* EXERCISE PROMPT:
Please transcribe the data below in full. Omit any picture you find in it.

[Hardware design source data]
= Beginning of Section =

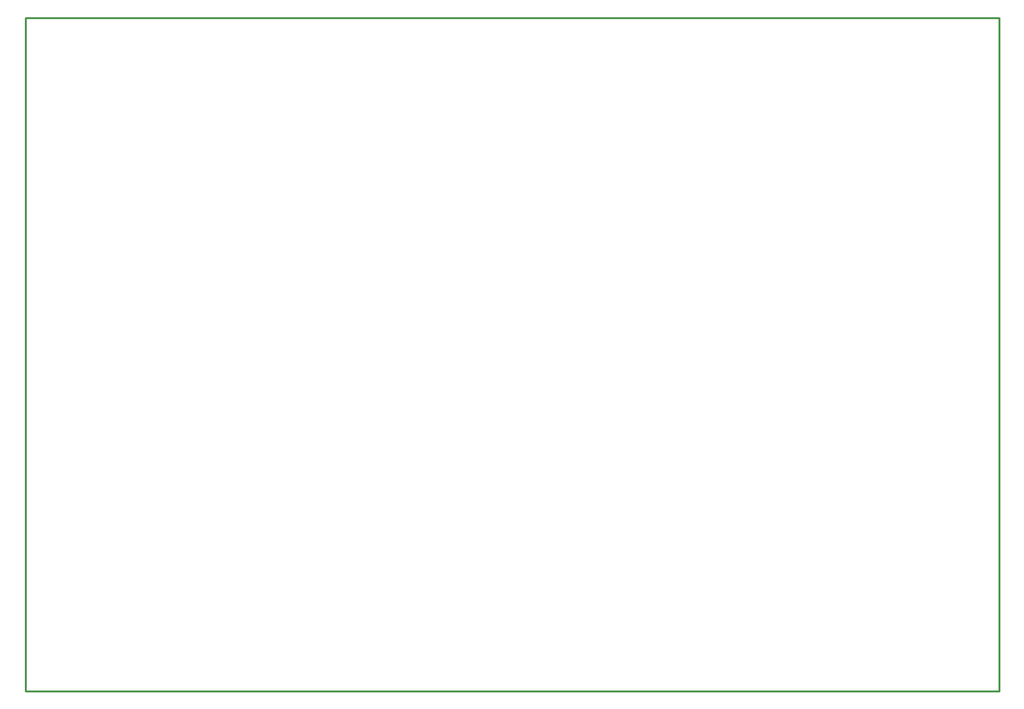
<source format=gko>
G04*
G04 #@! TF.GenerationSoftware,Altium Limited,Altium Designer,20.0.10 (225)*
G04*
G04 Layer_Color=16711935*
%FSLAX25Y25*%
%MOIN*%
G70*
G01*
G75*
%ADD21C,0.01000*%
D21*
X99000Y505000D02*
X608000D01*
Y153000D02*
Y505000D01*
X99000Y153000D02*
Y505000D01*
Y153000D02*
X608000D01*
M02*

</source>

= End of Section =

* OUTPUT FOR THIS TASK:
<source format=gko>
G04*
G04 #@! TF.GenerationSoftware,Altium Limited,Altium Designer,20.0.10 (225)*
G04*
G04 Layer_Color=16711935*
%FSLAX25Y25*%
%MOIN*%
G70*
G01*
G75*
%ADD21C,0.01000*%
D21*
X99000Y505000D02*
X608000D01*
Y153000D02*
Y505000D01*
X99000Y153000D02*
Y505000D01*
Y153000D02*
X608000D01*
M02*

</source>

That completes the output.